Copy the entries below word for word, starting at the first line and ending with the line that contains "519.7], [0, 0, 1]] dist [-0.004588, 0.002383]".
DATA RECORDS START
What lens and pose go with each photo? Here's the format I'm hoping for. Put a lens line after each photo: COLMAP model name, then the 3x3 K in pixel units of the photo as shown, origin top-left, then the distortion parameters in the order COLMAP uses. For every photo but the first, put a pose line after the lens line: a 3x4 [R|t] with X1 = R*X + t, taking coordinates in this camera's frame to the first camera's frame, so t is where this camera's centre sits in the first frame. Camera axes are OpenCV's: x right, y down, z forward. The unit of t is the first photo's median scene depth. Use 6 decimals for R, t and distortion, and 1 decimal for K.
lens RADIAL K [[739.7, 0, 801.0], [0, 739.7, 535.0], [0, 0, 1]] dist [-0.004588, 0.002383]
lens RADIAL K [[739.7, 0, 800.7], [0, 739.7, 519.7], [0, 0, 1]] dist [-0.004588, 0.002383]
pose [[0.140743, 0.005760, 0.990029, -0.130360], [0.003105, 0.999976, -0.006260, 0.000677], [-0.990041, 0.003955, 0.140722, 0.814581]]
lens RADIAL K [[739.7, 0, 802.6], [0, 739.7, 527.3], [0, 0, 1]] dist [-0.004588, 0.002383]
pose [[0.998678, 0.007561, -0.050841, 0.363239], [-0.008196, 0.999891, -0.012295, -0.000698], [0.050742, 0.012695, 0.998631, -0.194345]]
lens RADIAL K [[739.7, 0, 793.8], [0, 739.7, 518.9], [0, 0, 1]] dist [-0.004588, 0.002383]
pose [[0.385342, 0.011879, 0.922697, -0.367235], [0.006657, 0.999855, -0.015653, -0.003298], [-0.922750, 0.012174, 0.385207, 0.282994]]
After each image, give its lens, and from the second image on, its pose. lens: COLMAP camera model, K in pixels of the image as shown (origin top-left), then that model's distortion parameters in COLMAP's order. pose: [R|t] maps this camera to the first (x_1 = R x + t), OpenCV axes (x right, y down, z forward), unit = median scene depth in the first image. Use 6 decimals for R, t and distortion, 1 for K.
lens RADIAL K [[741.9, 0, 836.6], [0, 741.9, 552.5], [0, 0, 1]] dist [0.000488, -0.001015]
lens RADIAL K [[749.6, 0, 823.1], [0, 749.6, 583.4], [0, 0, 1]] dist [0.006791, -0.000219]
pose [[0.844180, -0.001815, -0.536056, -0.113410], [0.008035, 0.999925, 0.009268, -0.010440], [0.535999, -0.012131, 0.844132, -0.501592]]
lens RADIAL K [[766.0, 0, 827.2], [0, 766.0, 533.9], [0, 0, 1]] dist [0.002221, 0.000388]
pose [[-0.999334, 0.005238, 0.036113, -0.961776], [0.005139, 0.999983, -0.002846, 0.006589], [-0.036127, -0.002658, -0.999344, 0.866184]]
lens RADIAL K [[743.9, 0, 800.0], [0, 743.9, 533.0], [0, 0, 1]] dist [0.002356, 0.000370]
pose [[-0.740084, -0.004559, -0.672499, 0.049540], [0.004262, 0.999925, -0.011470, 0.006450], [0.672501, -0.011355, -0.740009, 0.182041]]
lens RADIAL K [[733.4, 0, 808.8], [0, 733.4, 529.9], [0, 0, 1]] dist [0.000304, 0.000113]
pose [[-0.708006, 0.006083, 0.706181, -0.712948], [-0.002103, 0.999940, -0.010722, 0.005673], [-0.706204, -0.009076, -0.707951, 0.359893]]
DATA RECORDS END
EXPECTED ANSWER:
What lens and pose go with each photo? Here's the format I'm hoping for. Put a lens line after each photo: COLMAP model name, then the 3x3 K in pixel units of the photo as shown, origin top-left, then the distortion parameters in the order COLMAP uses. For every photo but the first, put a pose line after the lens line: a 3x4 [R|t] with X1 = R*X + t, taking coordinates in this camera's frame to the first camera's frame, so t is where this camera's centre sits in the first frame. Camera axes are OpenCV's: x right, y down, z forward. The unit of t is the first photo's median scene depth. Use 6 decimals for R, t and distortion, and 1 decimal for K.
lens RADIAL K [[739.7, 0, 801.0], [0, 739.7, 535.0], [0, 0, 1]] dist [-0.004588, 0.002383]
lens RADIAL K [[739.7, 0, 800.7], [0, 739.7, 519.7], [0, 0, 1]] dist [-0.004588, 0.002383]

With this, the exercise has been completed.